The Ooyala Video Index for the second quarter of 2015 has revealed just how fundamental and rapidly growing the mobile platform is for video viewing.
The quarterly report showed that 44% of all online viewing was now on mobile devices, and that nearly half of all ad impressions for publishers were on mobile devices during the quarter, an 11% increase from the first quarter of the year. Taken together, said the online video firm, the trends suggest advertisers are shifting ad dollars to match the influx of mobile viewing and to serve a new generation of TV viewers who Ooyala regards as more comfortable watching content on mobile devices.
The data also showed that since Q2 2012, mobile viewing has grown at an annual compound growth rate of 111%, peaking at 44% of all online viewing in Q2 2015, and an 844% climb since 2012.
The Ooyala report also shows that smartphones received eight times more plays than tablets this quarter, and predicts that by the year's end half of all online video starts will be on mobile devices as smartphone screens become larger, viewers increasingly watch long-form premium content, and more mobile operators packaging premium content into their services.
Mobile phones (32%) remained a popular screen for watching short-form video in lengths of one to three minutes, although PCs (32%) appeared to be equally as popular. For longer-form content of over ten minutes in length, views by device were more even. Tablets (57%) and connected TVs (53%) saw a slightly higher percentage of views, followed by desktop (40%) and mobile phones (33%).
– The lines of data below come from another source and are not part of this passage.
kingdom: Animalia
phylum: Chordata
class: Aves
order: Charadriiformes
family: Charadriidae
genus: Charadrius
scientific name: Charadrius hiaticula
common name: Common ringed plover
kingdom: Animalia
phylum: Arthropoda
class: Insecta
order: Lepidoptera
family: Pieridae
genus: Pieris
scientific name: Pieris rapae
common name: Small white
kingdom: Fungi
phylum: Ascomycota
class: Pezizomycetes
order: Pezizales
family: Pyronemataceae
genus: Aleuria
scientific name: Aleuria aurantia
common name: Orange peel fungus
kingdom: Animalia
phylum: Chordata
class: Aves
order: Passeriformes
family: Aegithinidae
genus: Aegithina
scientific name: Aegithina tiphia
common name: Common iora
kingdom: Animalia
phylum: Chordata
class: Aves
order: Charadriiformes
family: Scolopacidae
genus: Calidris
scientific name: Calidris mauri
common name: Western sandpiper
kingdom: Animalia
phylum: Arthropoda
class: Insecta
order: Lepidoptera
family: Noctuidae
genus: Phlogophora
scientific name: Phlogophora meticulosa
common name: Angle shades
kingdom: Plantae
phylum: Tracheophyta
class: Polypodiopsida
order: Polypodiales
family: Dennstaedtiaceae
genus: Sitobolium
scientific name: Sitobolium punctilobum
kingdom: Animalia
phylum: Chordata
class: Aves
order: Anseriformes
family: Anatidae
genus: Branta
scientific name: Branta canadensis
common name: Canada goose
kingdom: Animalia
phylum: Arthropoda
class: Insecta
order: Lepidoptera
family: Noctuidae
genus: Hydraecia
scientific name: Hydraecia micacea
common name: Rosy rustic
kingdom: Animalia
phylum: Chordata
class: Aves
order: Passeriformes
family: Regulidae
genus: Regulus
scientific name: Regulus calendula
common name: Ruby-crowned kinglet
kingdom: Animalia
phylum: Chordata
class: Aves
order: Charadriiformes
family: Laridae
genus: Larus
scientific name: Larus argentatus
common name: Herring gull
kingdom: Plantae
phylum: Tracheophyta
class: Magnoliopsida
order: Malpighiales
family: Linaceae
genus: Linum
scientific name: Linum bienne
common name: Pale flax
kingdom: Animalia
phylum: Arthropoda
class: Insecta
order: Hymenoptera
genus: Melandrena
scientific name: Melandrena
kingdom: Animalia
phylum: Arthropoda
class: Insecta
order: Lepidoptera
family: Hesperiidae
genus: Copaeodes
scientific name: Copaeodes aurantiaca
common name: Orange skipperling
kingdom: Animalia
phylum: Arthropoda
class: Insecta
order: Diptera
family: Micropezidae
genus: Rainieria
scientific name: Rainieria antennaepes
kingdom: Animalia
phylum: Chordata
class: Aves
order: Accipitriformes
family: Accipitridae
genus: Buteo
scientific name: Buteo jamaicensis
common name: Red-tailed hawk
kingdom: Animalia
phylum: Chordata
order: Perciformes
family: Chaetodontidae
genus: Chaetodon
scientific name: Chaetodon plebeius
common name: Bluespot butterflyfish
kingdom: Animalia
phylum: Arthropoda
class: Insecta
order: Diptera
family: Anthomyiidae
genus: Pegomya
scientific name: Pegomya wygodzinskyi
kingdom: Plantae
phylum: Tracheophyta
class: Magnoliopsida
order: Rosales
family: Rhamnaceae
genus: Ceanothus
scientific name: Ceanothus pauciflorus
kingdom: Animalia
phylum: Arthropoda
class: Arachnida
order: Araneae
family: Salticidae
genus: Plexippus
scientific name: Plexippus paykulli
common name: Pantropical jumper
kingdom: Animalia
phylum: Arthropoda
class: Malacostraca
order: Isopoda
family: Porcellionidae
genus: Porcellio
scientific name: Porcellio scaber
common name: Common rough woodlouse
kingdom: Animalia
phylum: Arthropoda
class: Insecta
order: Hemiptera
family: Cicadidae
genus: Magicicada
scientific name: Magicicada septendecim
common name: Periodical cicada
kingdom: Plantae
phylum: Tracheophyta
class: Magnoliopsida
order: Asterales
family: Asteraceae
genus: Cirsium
"It's all about mobile. From the array of devices on which we watch TV to the way the industry has begun to treat ad inventories, all signs point to mobile as the key to a bigger, better TV business," said Ooyala principal analyst Jim O'Neill. "This quarter's growth of broadband subscribers and the corresponding loss of pay-TV subscribers, paired with the increase of digital ad spend by brands and agencies is the evidence that business models, budgets and strategies from broadcasters to advertisers are changing dramatically to align with viewer behaviour."
Of the other findings in the report, the continued growth of programmatic trading among premium broadcasters and publishers stood out. Using a sample of more than 40 European broadcasters using its Pulse SSP its programmatic trading technology, Ooyala found that from the beginning of March 2015 to June 2015, these companies saw their eCPMs increase more than 25% on average, while their collective programmatic advertising revenue grew 119%. The growth was attributed to the increase of programmatic direct deals. Deal ID transactions, which allow for one-to-one deals in a programmatic environment, grew at a monthly rate of 79% in Q1 2015, and in Q2 deal IDs grew more than two times that rate, at 176%.